How do we address it Mr Global? I say we give them monthly stipend on account of extreme poverty - food stamps - enough to buy them food and meet their basic needs - if we can come up with a way to identify those suffering from absolute poverty - maybe 1M household - then GOK can send them 3k per month - enough to buy food - that will be mere 3B per month or 36B (300M usd) per year - which is pocket change in our nearly 30B budget- or just 1% of the budget - if you add to those already receiving money on account of old age, disability and etc - gok will be committing maybe max of 2% of it's budget to such poor and desperate households. Of course the opportunity cost is say CDF = which receive about the same amount of money - and probably has more impact (building schools etc) than feeding the poor?

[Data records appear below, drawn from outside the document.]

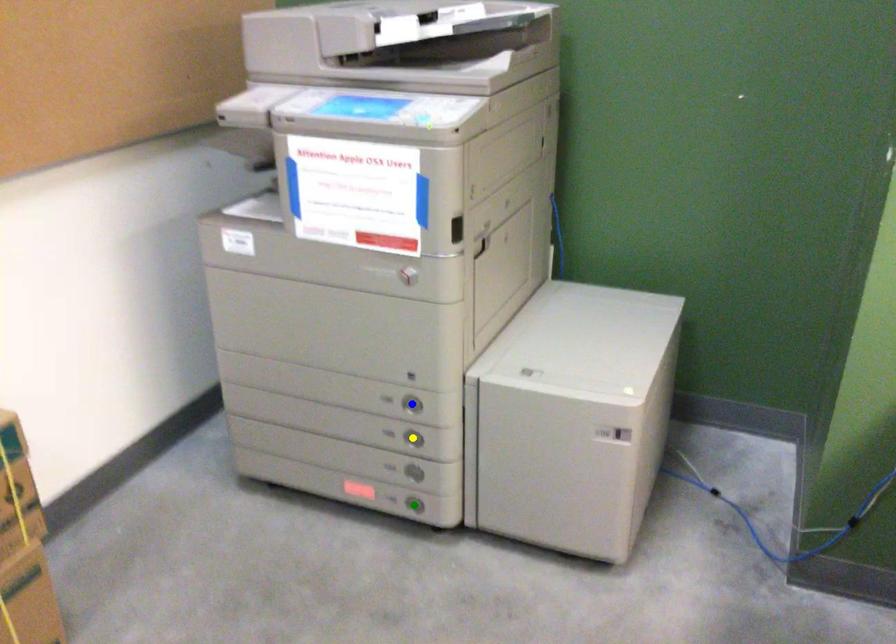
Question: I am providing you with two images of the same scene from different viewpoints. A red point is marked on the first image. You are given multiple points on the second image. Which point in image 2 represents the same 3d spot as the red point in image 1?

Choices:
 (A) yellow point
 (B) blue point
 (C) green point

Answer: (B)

I'm not sure that it is that simple. If it were, then, presumably, the GoK would not be relying on the World Bank's to substantially support the existing cash-transfer programmes. (DFID and others have also been doing their bit.) GoK would, I imagine, just take a bit more "pocket change" from its "huge budget" (for which it already has to borrow on a regular basis)
After a year of consultations and planning, the government of Kenya and the World Bank finally signed the agreement to establish the National Safety Net Programme. The signing ceremony took place at the National Treasury in Nairobi on 16 September 2013.
The establishment of the NSNP ushers in a new way of doing things in the Cash Transfer Programmes where results will precede disbursement of funds. The 4 years programme is supported by the World Bank under a Programme for Results operation, implying that disbursement of funds will only be made upon achievement of agreed results, attained within an agreed period of time.
http://www.socialprotection.or.ke/information-center/news-and-events/131-government-signs-off-national-safety-net-programmeAccording to the World Bank's pages, their funding of the programme runs out next year:
http://documents.worldbank.org/curated/en/576081491486500571/Kenya-National-Safety-Net-Program-for-Results-P131305-Implementation-Status-Results-Report-Sequence-07So, before planning for 1 million, I'd first consider how the current lot will be funded after the non-trivial external contribution dries up.
And then there's food. It is all very well to say "give them money or whatever to buy food". At the very least, for that to work food has to be readily available and at reasonable prices. In that respect, Kenya's endless inability to ensure food security and its constant begging for food is not encouraging.
That said, I see some good in such programs; they can and have had positive effects in several places. What I fail to see in places like Kenya is anything resembling a plan for long-term sustainability of the basic program and any real attempt to deal with poverty (beyond a little help for the most desperate). To start on the right path like that, it seems to me that people should give up on mindsets such as that shown here:
Maybe establish a poverty fund - finance by gok, donors and foreign aid.
Other than issues of self-respect and people being able to fend for themselves, taxpayers in the "donor" and "foreign aid" countries probably would not be too unhappy if the first parts of some plans did not have "handouts!" in big, red letters.
The other thing that is especially in important a place like Kenya is the World Bank has delicately referred to as "fiduciary problems". That's people
eating, but not food and not the people who are supposed to be eating food in the programme. The "fiduciary problems" also means that plenty of noise will be made about 1-million-acre Galana project, and there will be plenty of eating from that ... just not of food.